■ **What you need to do**
In the travel piece about Berlin and the flight home, which German engineering company sponsored the visit?

(Text segment begins)

It is 20 years since the Berlin Wall fell, but tourist interest shows no sign of abating..

N. Ramakrishnan

In this picture dated November 10, 1989, West Berliners are seen continuing their vigil in front of Brandenburg Gate, a day after the wall fell.

N. Ramakrishnan

Dubai’s airport seems to be built in the middle of a shopping mall! You land at the airport, go through the rigmarole of security check, take the escalator up and you are bang in the middle of what you think is a shopping mall. One that is milling with crowds. There are artificial palm trees too.

Duty-free shops selling nearly anything you may want to pick up — chocolates, electronic gadgets, cameras, mobile phones, jewellery and trinkets. There are offers too. Shop duty-free and you could win up to a million dollars, the shops advertise. Wonder who the lucky one was?

Not only shops, even the numerous eating places are packed. Seeing the crowds at the shops, you wonder whether there really is an economic slowdown. Especially after alighting from a packed Emirates flight from Frankfurt for a six-hour wait before you take another packed Emirates flight back home to Chennai.

You are so tired after the overnight flight from Frankfurt that despite the shutterbug instinct in you — the advantage of a digital camera is that you can shoot as many pictures as you want without worrying about the cost of film — you do not even want to shoot pictures of the duty-free shops. You just want to stretch your legs during the wait for the flight back home.

That wait in Dubai comes after a crazy run in Frankfurt. At the tail end of a visit sponsored by the German engineering company Voith AG, we got to spend the last day in Berlin. We had two hours in between alighting from the Berlin-Frankfurt flight and boarding the one to Dubai. Time enough you would think. Not quite so at the Frankfurt airport where you have to constantly follow signboards, board escalators going up or down. The baggage carousel is never in sight. Then, it is another long walk out of the terminal to board the train to your designated terminal.

(Text segment ends)
(Dataset entries begins)

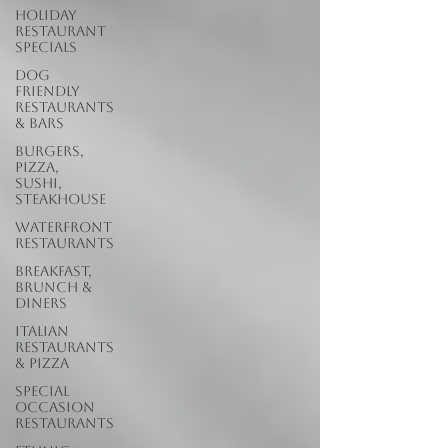
Holiday
Restaurant
Specials
Dog
Friendly
Restaurants
& Bars
Burgers,
Pizza,
Sushi,
Steakhouse
Waterfront
Restaurants
Breakfast,
Brunch &
Diners
Italian
Restaurants
& Pizza
Special
Occasion
Restaurants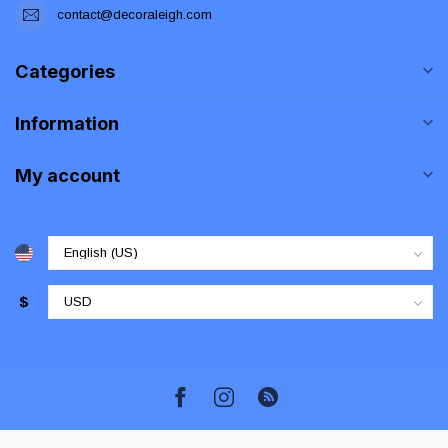
contact@decoraleigh.com
Categories
Information
My account
$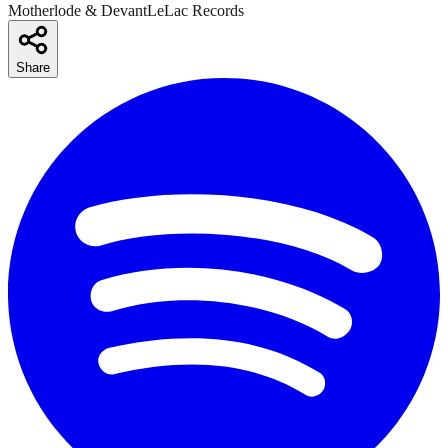
Motherlode & DevantLeLac Records
Share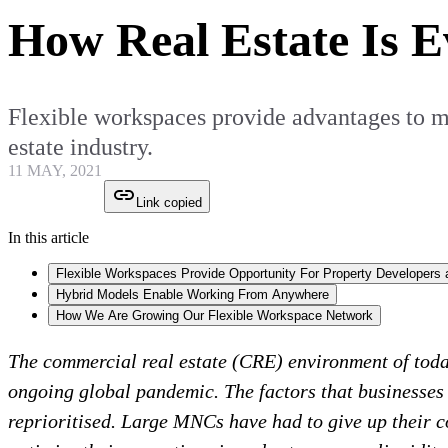
How Real Estate Is 
Flexible workspaces provide advantages to mo
estate industry.
11 MAY, 2021
Link copied
In this article
Flexible Workspaces Provide Opportunity For Property Developers 
Hybrid Models Enable Working From Anywhere
How We Are Growing Our Flexible Workspace Network
The commercial real estate (CRE) environment of tod
ongoing global pandemic. The factors that businesses
reprioritised. Large MNCs have had to give up their c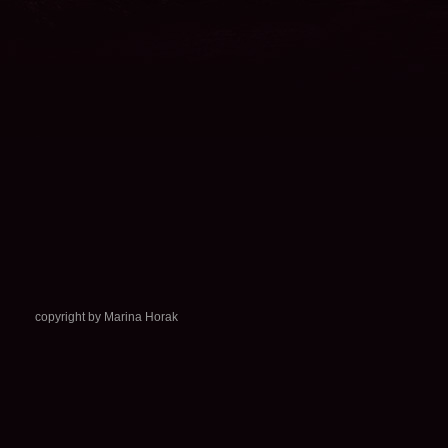
copyright by Marina Horak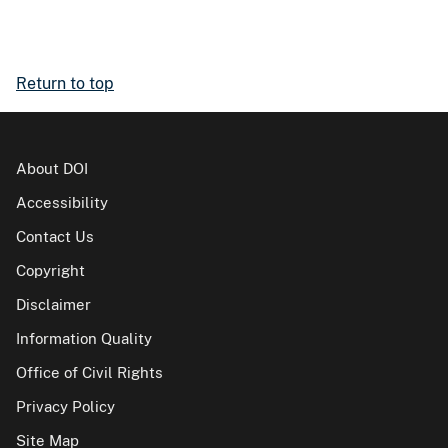
Return to top
About DOI
Accessibility
Contact Us
Copyright
Disclaimer
Information Quality
Office of Civil Rights
Privacy Policy
Site Map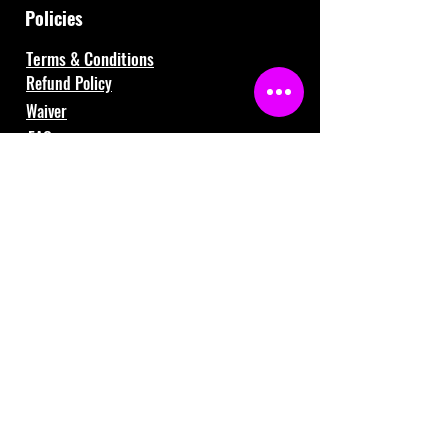
Policies
Terms & Conditions
Refund Policy
Waiver
FAQ
About Us
Gift Cards
Contact Us
121 Shafer Drive, Romeo, MI 48065
(586) 281-3259
info@fiversports.com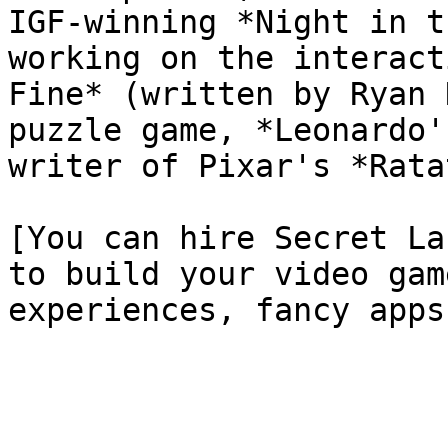
IGF-winning *Night in t
working on the interact
Fine* (written by Ryan 
puzzle game, *Leonardo'
writer of Pixar's *Rata
[You can hire Secret La
to build your video gam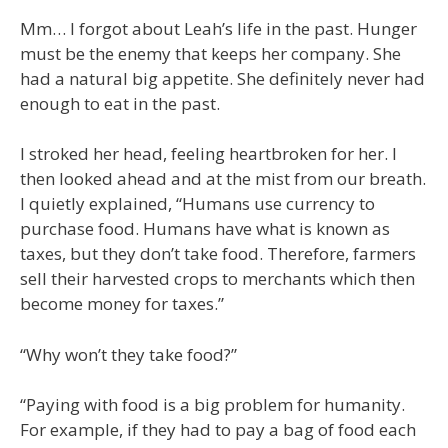
Mm… I forgot about Leah’s life in the past. Hunger
must be the enemy that keeps her company. She
had a natural big appetite. She definitely never had
enough to eat in the past.
I stroked her head, feeling heartbroken for her. I
then looked ahead and at the mist from our breath.
I quietly explained, “Humans use currency to
purchase food. Humans have what is known as
taxes, but they don’t take food. Therefore, farmers
sell their harvested crops to merchants which then
become money for taxes.”
“Why won’t they take food?”
“Paying with food is a big problem for humanity.
For example, if they had to pay a bag of food each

(Dataset entries ends)

■ **Completed task**
Voith AG